Prompt A: In the wedding essay below, condense the paragraph that begins "The trees were glistening" into a short bulleted list that keeps its main facts.
Prompt B: Using the wedding essay below, mark each statement yes or no and quote the words that decide it: (i) The bride's father-in-law performed the ceremony. (ii) The wedding day was dry, with no rain. (iii) The bride's mother-in-law sang the Lord's Prayer as a planned part of the ceremony.
Prompt C: Carry the wedding essay below forward from its last sentence.

Excerpt to read:
□ □ □ □ □

What do we owe the universe—and one another?

by Heather Shayne Blakeslee

Volume 5 // Issue 2 // Fall 2023 // RUST

Against the backdrop of an abandoned stone barn, its one remaining wall nestled into a muddy bank and woven through with vines, my cousin’s daughter recently took her marriage vows. Her father-in-law performed the jubilant ceremony on the land owned by her parents, who were beaming from the front row. The house she grew up in with her brothers—and the clatter of a large extended family—sat just up the hill.

The trees were glistening from an early fall rain, the creek was gurgling happily, a rainbow was in the works, and much of the audience had cheeks streaked with tears and shoes speckled with mud. It was a picture-perfect Pennsylvania day out near the Pocono Mountains, even if the resident tractor had to pull a few cars out of the soggy lawn later on in the evening. Just two years before, I’d married two friends under the same kind of blue October skies in a beautiful lakeside ceremony. There is a magic in the way things feel just as the weather is turning, especially when it’s combined with so much love and gratitude. 

At one point in the ceremony, the bride’s new mother-in-law unexpectedly began singing a beautiful acapella version of the Lord’s Prayer. When she arrived at the point where I have often heard the words “forgive us our trespasses, as we forgive those who trespass against us,” or “forgive us our sins as we forgive those who have sinned against us”—I heard something different: Forgive us our debts.

□ □ □ □ □

[Records excerpted from a collection]
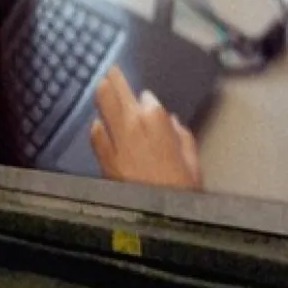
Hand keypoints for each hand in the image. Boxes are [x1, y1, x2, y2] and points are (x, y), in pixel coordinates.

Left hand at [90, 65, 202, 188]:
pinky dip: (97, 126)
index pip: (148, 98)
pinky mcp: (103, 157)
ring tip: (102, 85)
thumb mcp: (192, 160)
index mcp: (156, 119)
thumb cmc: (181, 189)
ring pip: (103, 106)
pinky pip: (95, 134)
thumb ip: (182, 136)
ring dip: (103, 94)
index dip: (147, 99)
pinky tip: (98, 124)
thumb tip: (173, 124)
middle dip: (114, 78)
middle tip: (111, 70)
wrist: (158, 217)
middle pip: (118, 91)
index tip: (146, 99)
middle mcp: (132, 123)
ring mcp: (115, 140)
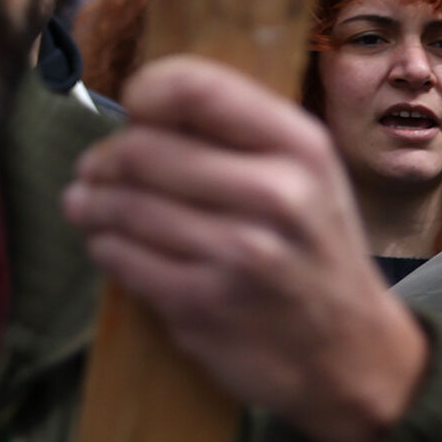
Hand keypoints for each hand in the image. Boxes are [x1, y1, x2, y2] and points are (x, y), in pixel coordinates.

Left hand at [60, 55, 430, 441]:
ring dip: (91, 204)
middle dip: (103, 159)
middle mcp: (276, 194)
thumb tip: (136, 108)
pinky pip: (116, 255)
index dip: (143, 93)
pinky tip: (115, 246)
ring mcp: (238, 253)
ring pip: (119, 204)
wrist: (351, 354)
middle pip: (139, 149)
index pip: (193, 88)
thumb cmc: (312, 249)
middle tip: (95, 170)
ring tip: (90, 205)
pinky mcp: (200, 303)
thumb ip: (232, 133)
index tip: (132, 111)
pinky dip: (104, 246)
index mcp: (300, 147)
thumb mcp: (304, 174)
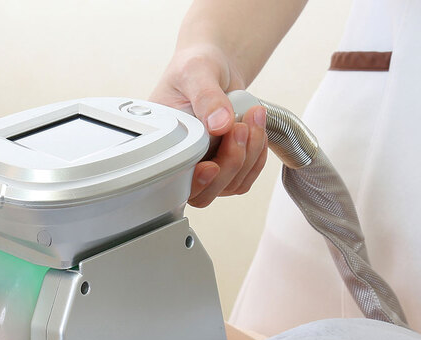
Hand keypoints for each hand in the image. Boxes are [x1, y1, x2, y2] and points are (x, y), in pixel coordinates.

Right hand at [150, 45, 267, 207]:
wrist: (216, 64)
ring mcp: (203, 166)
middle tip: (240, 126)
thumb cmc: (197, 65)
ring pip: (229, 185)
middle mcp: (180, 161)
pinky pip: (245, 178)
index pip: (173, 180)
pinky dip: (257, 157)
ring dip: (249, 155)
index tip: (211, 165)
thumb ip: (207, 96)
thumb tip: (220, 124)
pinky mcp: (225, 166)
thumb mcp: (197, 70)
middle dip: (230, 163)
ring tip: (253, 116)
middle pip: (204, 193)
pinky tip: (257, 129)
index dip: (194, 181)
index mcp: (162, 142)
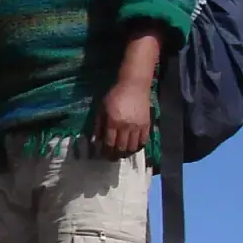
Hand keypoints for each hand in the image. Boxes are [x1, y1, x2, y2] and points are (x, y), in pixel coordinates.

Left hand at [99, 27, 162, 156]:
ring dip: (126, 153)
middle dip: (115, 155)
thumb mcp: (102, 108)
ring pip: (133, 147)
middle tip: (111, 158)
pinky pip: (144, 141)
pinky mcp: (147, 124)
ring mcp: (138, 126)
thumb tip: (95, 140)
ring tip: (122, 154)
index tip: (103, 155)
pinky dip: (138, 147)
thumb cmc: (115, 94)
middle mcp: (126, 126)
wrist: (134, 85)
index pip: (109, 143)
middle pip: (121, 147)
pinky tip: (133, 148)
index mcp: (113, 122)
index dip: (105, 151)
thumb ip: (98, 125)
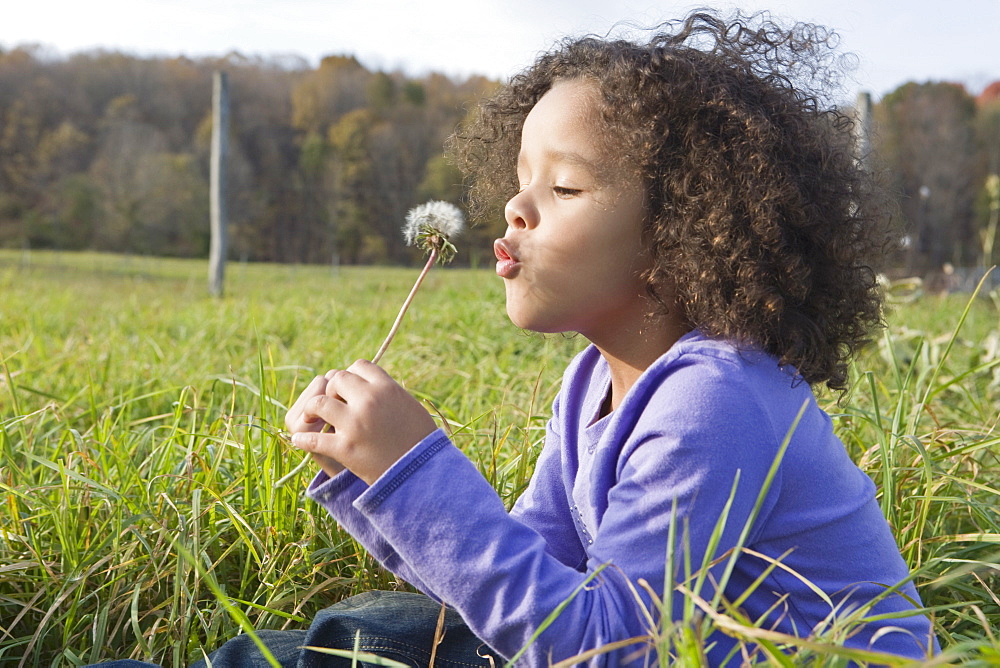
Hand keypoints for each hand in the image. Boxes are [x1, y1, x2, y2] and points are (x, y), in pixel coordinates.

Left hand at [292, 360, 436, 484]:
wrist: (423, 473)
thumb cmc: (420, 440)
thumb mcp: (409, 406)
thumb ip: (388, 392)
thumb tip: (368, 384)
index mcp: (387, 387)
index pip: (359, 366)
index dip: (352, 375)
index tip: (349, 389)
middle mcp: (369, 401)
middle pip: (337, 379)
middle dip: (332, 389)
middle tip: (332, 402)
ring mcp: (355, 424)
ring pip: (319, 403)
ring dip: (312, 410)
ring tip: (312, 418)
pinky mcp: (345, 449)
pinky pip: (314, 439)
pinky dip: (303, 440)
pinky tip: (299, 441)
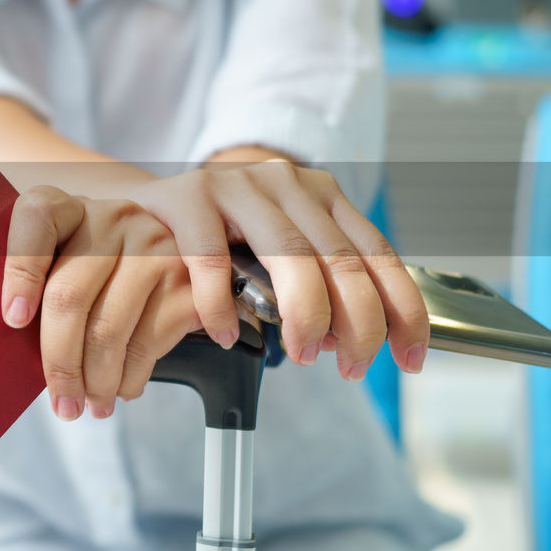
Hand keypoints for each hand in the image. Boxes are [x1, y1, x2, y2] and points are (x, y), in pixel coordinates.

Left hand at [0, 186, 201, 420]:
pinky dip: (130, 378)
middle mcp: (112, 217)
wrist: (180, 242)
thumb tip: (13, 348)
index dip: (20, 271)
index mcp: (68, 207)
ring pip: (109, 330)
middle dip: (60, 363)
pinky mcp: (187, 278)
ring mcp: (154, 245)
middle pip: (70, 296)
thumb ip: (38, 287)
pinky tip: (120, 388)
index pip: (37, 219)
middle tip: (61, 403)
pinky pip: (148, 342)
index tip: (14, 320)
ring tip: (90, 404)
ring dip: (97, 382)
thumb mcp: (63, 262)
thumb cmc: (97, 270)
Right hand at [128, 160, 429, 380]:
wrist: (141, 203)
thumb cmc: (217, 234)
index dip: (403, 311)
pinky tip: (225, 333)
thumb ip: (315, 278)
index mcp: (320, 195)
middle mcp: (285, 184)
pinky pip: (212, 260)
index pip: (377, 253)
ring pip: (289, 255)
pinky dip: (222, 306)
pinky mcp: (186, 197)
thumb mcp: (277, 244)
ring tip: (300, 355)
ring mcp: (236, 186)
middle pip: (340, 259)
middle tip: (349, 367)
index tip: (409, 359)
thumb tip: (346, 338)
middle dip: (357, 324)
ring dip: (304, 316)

□ □ □ □ □

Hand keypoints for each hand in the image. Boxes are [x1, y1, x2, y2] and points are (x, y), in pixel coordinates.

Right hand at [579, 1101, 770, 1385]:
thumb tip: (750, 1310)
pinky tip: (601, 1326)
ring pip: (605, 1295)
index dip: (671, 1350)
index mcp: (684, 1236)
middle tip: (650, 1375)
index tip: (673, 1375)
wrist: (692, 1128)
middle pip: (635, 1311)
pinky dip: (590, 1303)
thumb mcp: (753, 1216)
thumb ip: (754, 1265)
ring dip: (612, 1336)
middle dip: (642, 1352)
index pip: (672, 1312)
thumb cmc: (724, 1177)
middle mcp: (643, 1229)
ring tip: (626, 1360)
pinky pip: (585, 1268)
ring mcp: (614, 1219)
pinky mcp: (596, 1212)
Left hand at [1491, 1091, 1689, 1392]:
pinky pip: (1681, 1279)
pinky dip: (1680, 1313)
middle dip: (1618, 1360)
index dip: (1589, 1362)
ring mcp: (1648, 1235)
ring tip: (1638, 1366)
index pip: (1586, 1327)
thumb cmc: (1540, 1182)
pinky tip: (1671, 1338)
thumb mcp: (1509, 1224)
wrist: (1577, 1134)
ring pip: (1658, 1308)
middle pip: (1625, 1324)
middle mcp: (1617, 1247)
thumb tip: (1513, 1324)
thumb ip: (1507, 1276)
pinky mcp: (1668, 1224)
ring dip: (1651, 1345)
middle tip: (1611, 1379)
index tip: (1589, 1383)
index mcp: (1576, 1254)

□ □ □ □ □

Answer box A:
- The trees glistened from an early fall rain, the creek gurgled, and a rainbow was forming.
- Many guests had tear-streaked cheeks and mud-speckled shoes.
- It was a picture-perfect Pennsylvania day near the Pocono Mountains, though the tractor later had to pull a few cars out of the soggy lawn.
- Two years earlier, the writer had married two friends in a lakeside ceremony under blue October skies.
- The writer finds a magic in the turning weather, especially when it comes with love and gratitude.

Answer box B:
(i) Yes: "Her father-in-law performed the jubilant ceremony"
(ii) No: "The trees were glistening from an early fall rain"
(iii) No: "unexpectedly began singing a beautiful acapella version of the Lord’s Prayer"

Answer box C:
My ears perked up for many reasons. I’d just finished reading two books on the macro-economics of debt as it relates to wealth creation,1 which is not something you want to be pondering at a wedding. But that research led me down a rabbit hole into the history of debt, and how we think about debt in broader terms.

What might we owe, for instance, to the universe—God, if you’re a religious person? This is a kind of existential debt, bigger than anything we can fathom. Just weeks earlier, I’d listened online to a Sunday sermon by the new pastor of Old Swedes’ Episcopal Church in Queen Village, Philadelphia, where I live. He recited a biblical parable: A king forgives a servant a great debt, and the forgiven debtor is punished when he does not then forgive a smaller debt that is owed to him. The size of the original debt, I learned in the sermon, is so specific as to be meaningless to a modern audience, who know nothing about the daily wages of a slave thousands of years ago. But translated into modern money, the amount is important: It’s of a size that could not possibly be repaid by laboring over many lifetimes. There is nothing he could do to truly pay it off, and in that way, it could only be discharged by being forgiven.

Debt. Trespass. Sin. Forgiveness. These words have intermingled in their monetary and ethical meanings in modern times, but I am thinking about them more and more in their multiple dimensions.2 Unlike student loan debt jubilees, these are the ideas you should be pondering at a wedding, when two people are giving themselves to each other in front of their family, making promises to the generational aspects of kinship and communion—including having children and the possibility of building generational wealth.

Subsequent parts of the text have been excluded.